Monday, July 05, 2004

New Job

Tomorrow I begin my new job as an XSLT developer. I don't feel ready.This is NOT going to work.

Where am I going with my life? What do I WANT? What do I want to be?

Let's do The Work on this: I need to make something of my life. Is this true?

Answer: Maybe, maybe not. Does it matter if I've written a bok, or raised good kids, or been responsible? Answer: I can't know. I'll never know. Maybe yes, maybe no. I do not know if what I do is ultimately good or bad. How would you judge it? By the effect my life has had on others. The bigger the effect the better. The better their lives are, the better I've done.

So who's judging? God? Others? Yes, others. History judges. If my name is in the history books then my life will have been worthwhile.

No, Daisy, then your life will have been noteworthy. It's not necessarily the same thing. Besides, why care what the history books say? I do, because then others will remember me. I'll have achieved some level of immortality. Like in Goodbye Mr. Chips. He remembered all the kids. Someone will have said of me, I remember you; I see you; I love the manifestation of the divine that is you.

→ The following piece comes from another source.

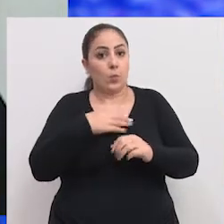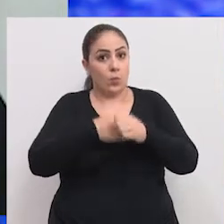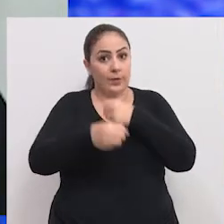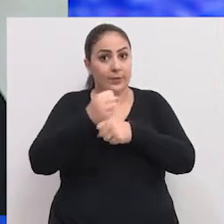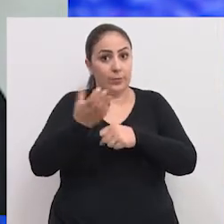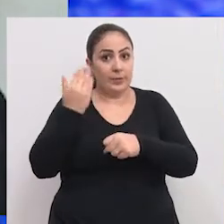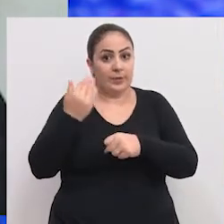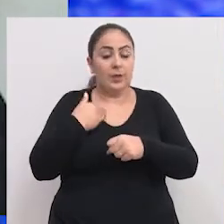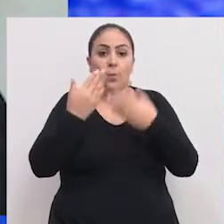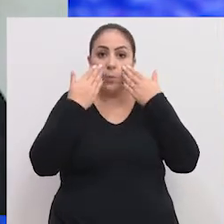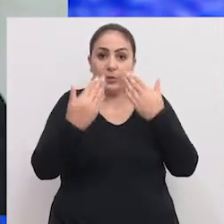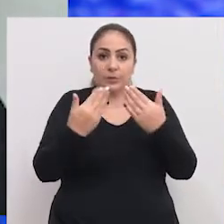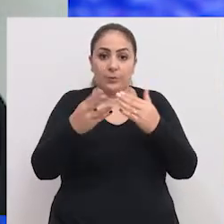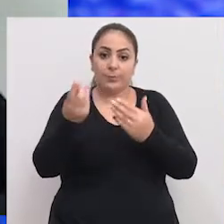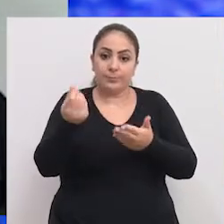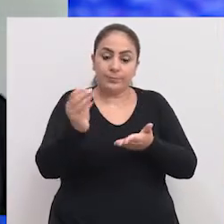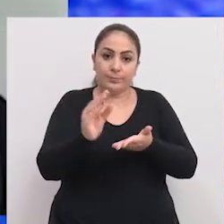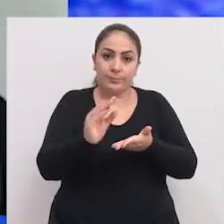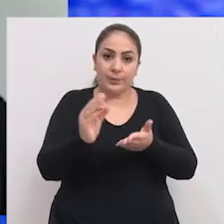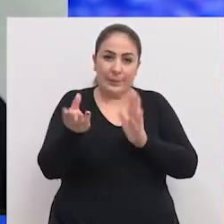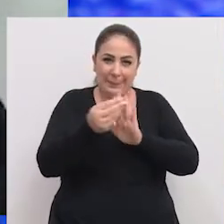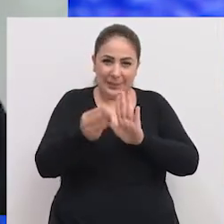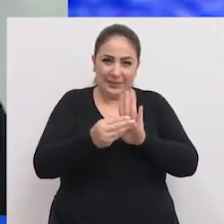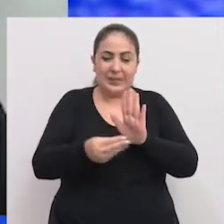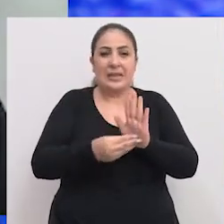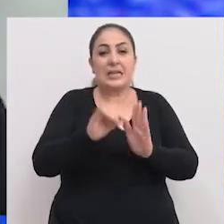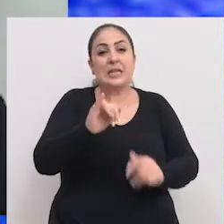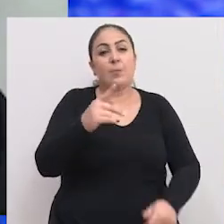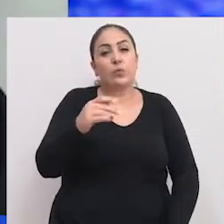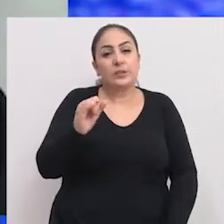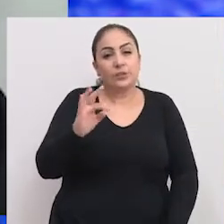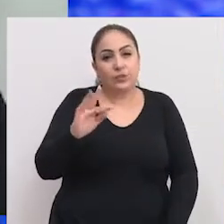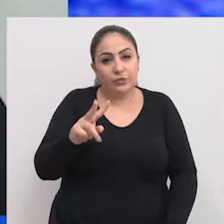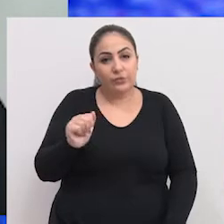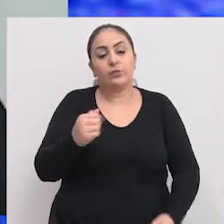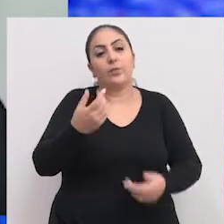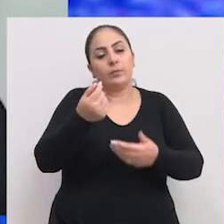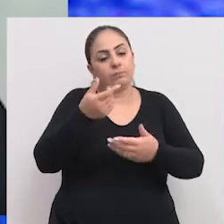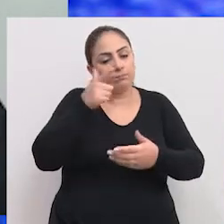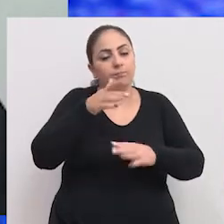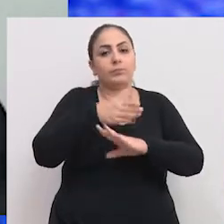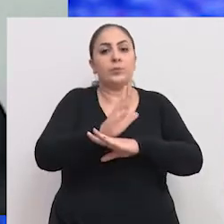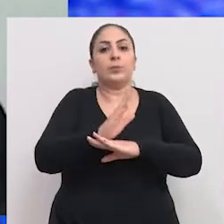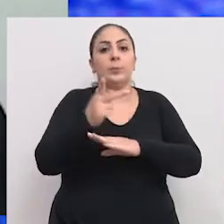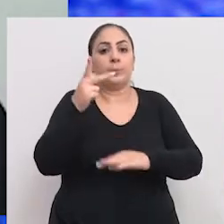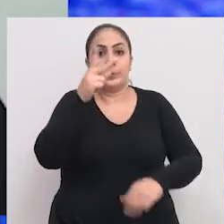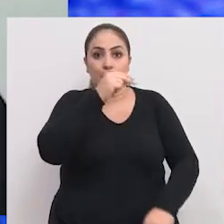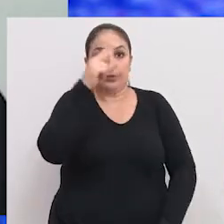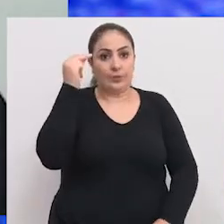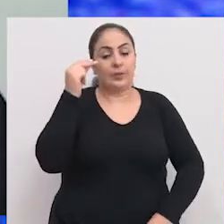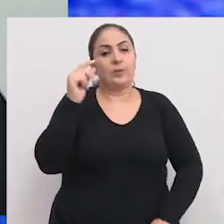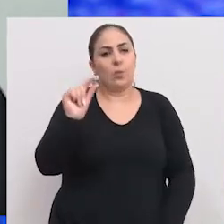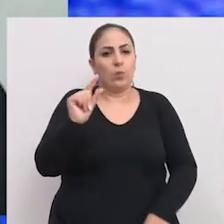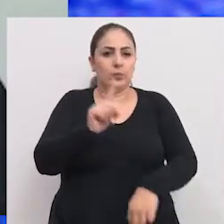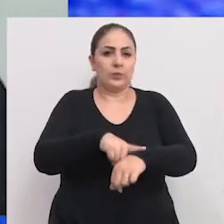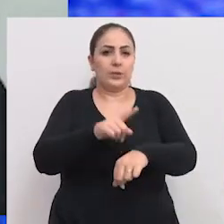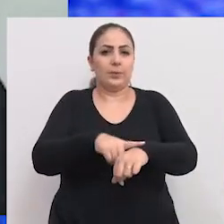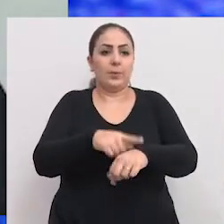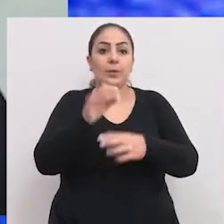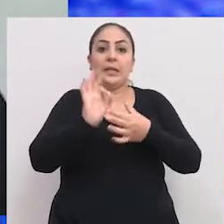eu apresentei uma emenda impositiva, ela foi aprovada pelo prefeito Luciano Azevedo e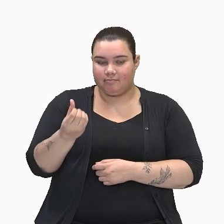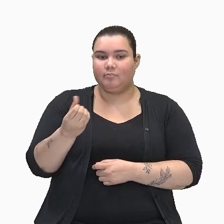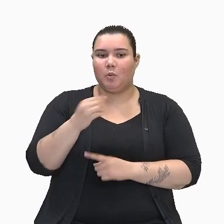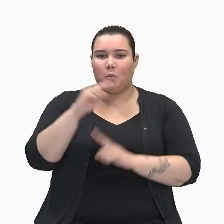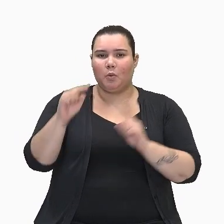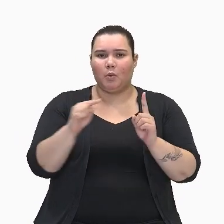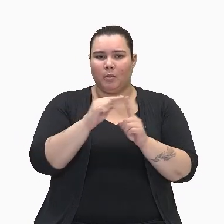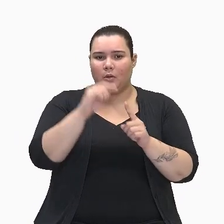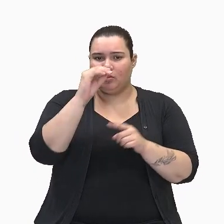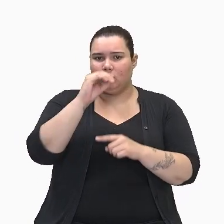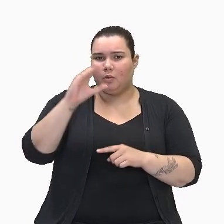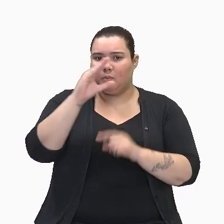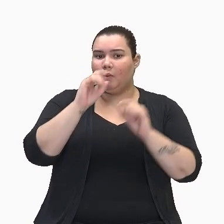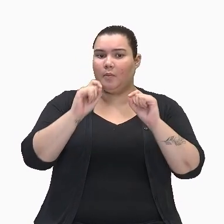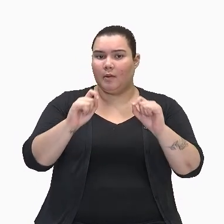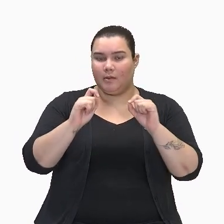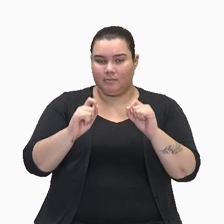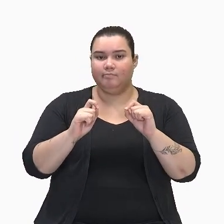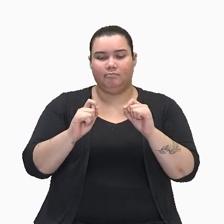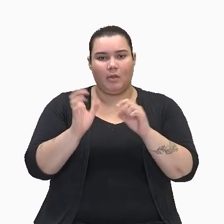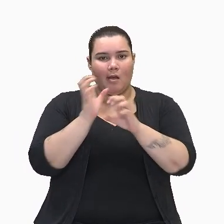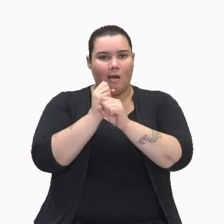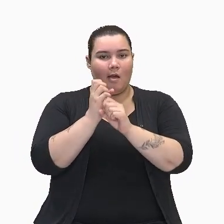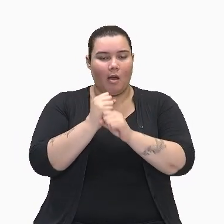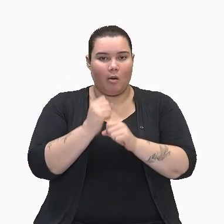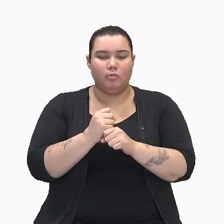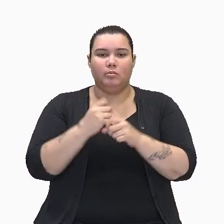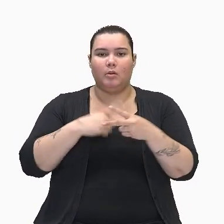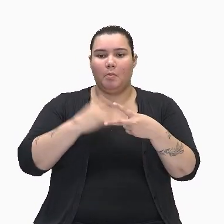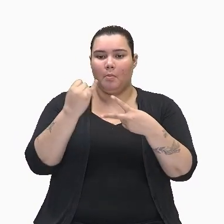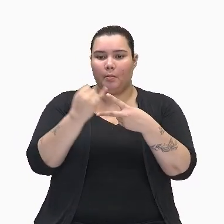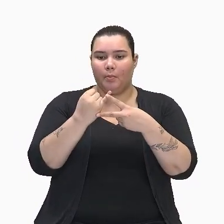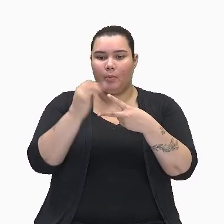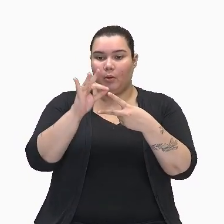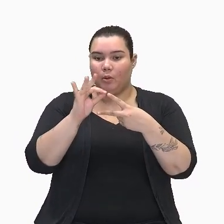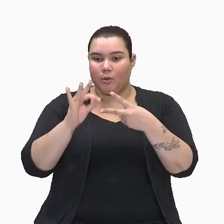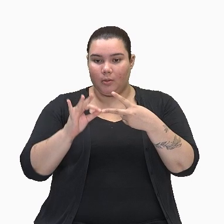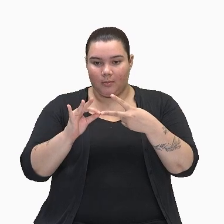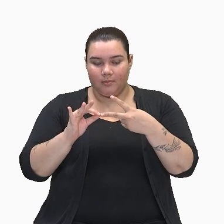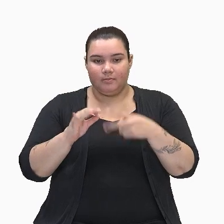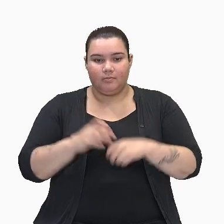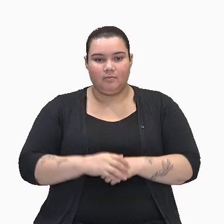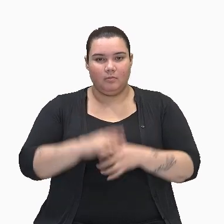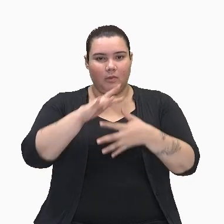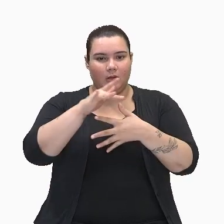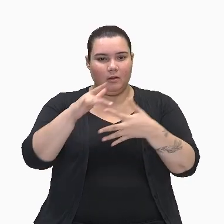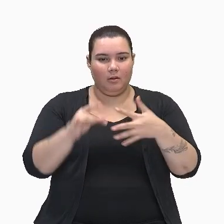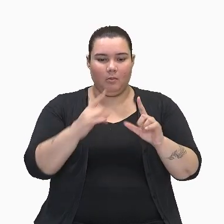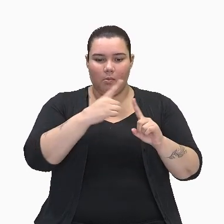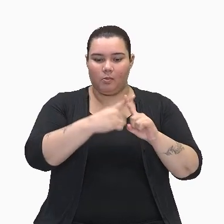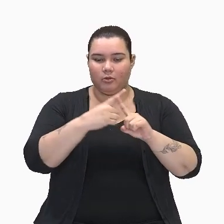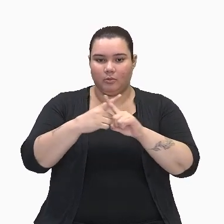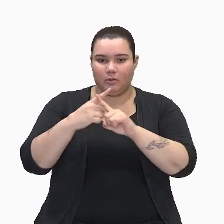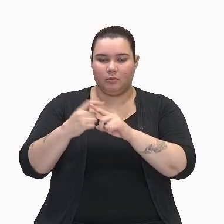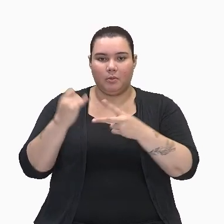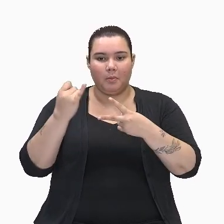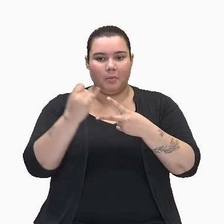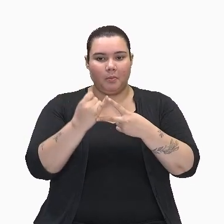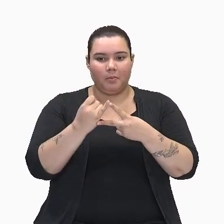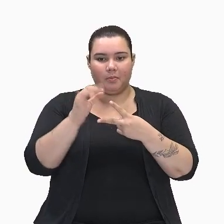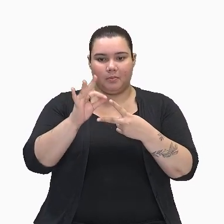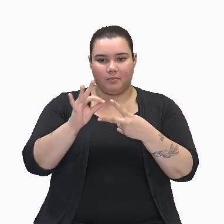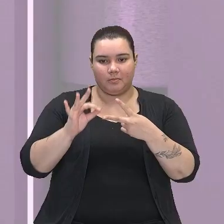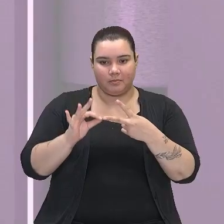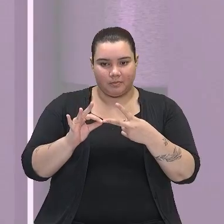objeto de conhecimento Operações com Polinômios, Detalhamento, Multiplicação com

I need to make something of my life. Is this true?

Answer: Yes, it's true. But I can't ever know if I have succeeded. Therefore, I must life by my own lights and trust the universe. I am the only judge of whether I have succeeded or not. I need to feel I've made something of my life, I need to be proud of me, I need to feel like I've made a difference. That's how I'll judge -- my looking within at my own reactions to what I've done.